### Tarefa a realizar A
Indique se cada afirmação está de acordo com o texto sobre as associações académicas, respondendo sim ou não e citando as palavras exatas do texto que o decidem: (i) o discurso de um ‘associativo’ distingue-se claramente do de um reitor; (ii) as associações académicas consolidaram-se como fortes aparelhos de gestão material e política; (iii) o texto define a sigla ETI.
### Tarefa a realizar B
Por favor, prossiga o texto sobre as associações académicas a partir da última frase apresentada.

Não é esta a altura para um discurso de sociologia política sobre o significado da voz estudantil nas sociedades actuais (muito menos para glosar a distinção, tão cara à minha geração, entre movimento estudantil e movimento associativo). O ponto parece estar no seguinte: as associações académicas consolidaram-se como fortes aparelhos de gestão material e política que rapidamente aprisionaram alguns dos mecanismos essenciais de formulação da decisão universitária. Verdadeiramente, nada distingue hoje o discurso de um ‘associativo’ do de um reitor ou de qualquer administrador universitário: as percentagens usadas, os conceitos, os bordões, as formas de questionamento dos poderes políticos são, rigorosamente, semelhantes. O que significa que eles gerem uma e mesma coisa. E o que é que eles gerem? Gerem os grandes dilemas (políticos, aliás) da qualificação e do conhecimento das sociedades complexas? Assumem as preocupações das famílias cujos filhos estão a entrar no sistema? Partilham as questões que as universidades passaram a conhecer quando depararam com o facto de que não são hoje as únicas (e, porventura, nem sequer as principais) fontes de produção de conhecimentos na sociedade? Qualificam a noção de autonomia universitária e fortalecem-na enquanto instrumento de novas respostas sociais? Não, gerem ETI (não importa definir a sigla...), orçamentos-padrão, rationes de diferente proveniência, m2, factores de convergência, percentagens, percentagens, percentagens... E, sobretudo, fazem-no em generosos minutos de televisão...

### Dados extraídos
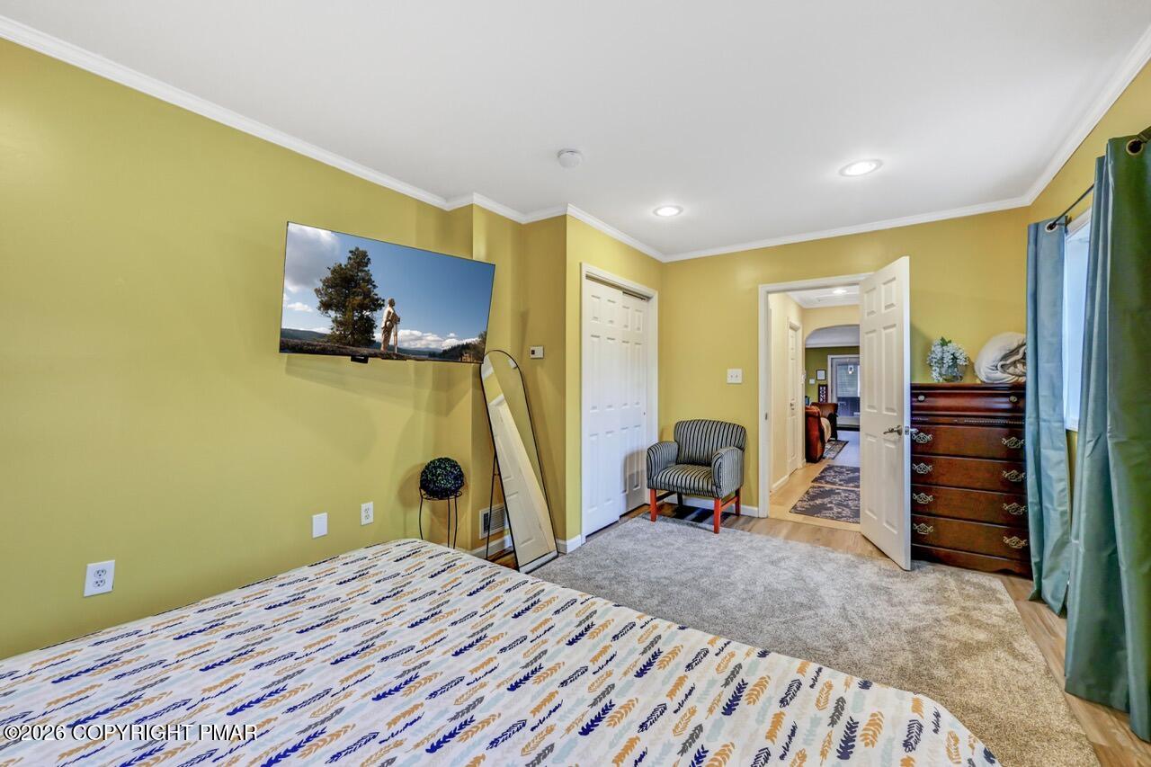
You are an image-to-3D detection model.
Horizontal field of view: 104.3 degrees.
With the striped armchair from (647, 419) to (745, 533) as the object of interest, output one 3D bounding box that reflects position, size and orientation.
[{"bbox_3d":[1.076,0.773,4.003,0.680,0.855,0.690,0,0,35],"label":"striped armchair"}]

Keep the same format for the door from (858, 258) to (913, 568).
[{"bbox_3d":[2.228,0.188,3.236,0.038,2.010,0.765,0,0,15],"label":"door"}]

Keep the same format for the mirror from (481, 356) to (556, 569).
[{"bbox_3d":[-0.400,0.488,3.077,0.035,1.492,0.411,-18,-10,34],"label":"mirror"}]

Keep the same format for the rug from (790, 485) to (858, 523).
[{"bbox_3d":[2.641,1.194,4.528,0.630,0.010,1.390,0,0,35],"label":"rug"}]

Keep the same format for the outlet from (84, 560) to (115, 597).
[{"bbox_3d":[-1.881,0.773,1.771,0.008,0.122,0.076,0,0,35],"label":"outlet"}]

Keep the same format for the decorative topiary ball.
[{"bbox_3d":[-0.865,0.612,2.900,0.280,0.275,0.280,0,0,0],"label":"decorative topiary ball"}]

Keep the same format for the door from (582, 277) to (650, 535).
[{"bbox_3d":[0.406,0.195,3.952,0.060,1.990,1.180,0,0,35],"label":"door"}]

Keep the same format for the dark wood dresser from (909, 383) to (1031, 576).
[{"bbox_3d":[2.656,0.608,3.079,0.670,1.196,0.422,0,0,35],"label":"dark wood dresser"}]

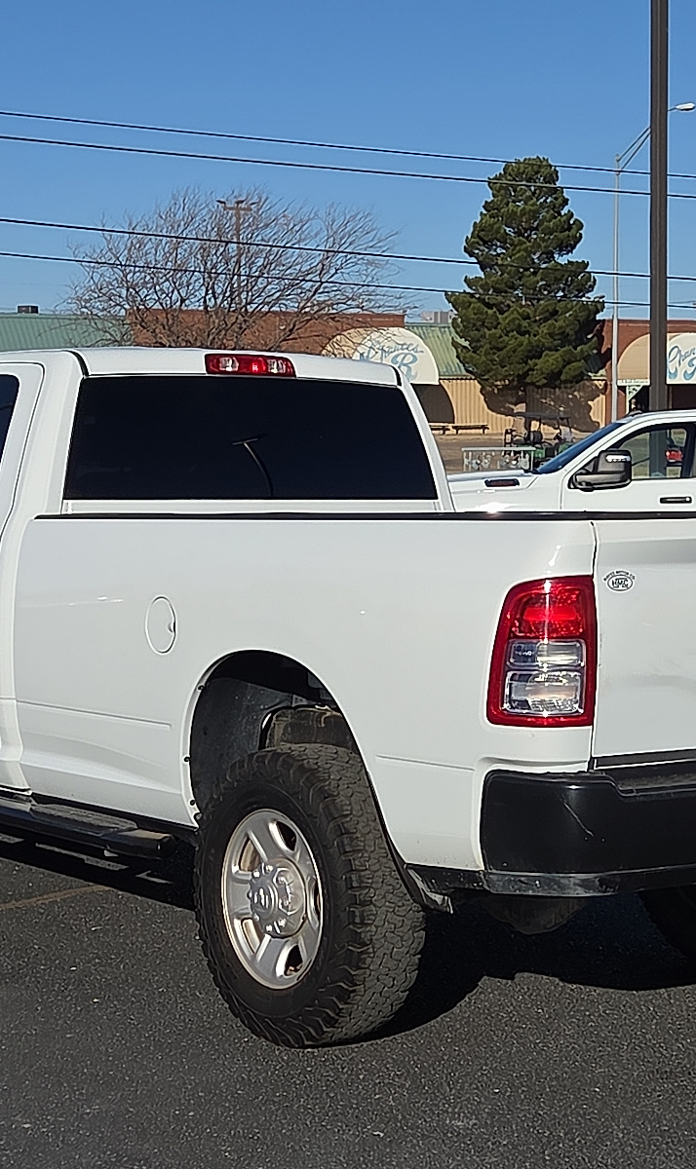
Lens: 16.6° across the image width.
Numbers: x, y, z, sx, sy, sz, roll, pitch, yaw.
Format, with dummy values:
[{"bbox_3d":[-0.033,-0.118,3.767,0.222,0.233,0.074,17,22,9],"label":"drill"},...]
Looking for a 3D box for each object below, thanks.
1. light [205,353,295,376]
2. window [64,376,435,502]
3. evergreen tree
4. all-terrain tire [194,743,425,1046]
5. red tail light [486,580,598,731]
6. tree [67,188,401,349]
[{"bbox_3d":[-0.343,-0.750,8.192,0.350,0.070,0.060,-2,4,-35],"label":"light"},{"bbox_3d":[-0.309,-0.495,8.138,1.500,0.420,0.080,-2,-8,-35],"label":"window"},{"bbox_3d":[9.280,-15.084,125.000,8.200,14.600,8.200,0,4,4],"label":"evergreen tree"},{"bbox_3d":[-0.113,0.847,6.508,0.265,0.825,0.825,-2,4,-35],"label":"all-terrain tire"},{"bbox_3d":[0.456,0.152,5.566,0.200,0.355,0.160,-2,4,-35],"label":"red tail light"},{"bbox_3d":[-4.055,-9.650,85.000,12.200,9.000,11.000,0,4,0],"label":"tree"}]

### Resultado do exercício A
(i) Não: "nada distingue hoje o discurso de um ‘associativo’ do de um reitor ou de qualquer administrador universitário"
(ii) Sim: "as associações académicas consolidaram-se como fortes aparelhos de gestão material e política"
(iii) Não: "não importa definir a sigla..."

### Resultado do exercício B
E vem mal ao mundo por tudo isto acontecer? Não viria, se o resultado mais sólido não fosse uma enormíssima redução dos campos em que se joga o poder universitário e um poderoso curto-circuito nos processos de legitimação democrática e cívica (já se atentou, por exemplo, no facto de os colégios que elegem os reitores variarem, em Portugal, entre pouco mais de 40 e cerca de 300 membros? Defendi em Maio, no Diário de Coimbra, a eleição universal e ponderada por toda a população universitária).

O ponto é, portanto, o seguinte: é crucial escancarar e tornar vivíssima a discussão sobre as actuais relações de poder dentro da universidade. A ilustração do problema está disponível e é colorida: veja-se tudo o que tem sido dito em Coimbra, nos últimos dias.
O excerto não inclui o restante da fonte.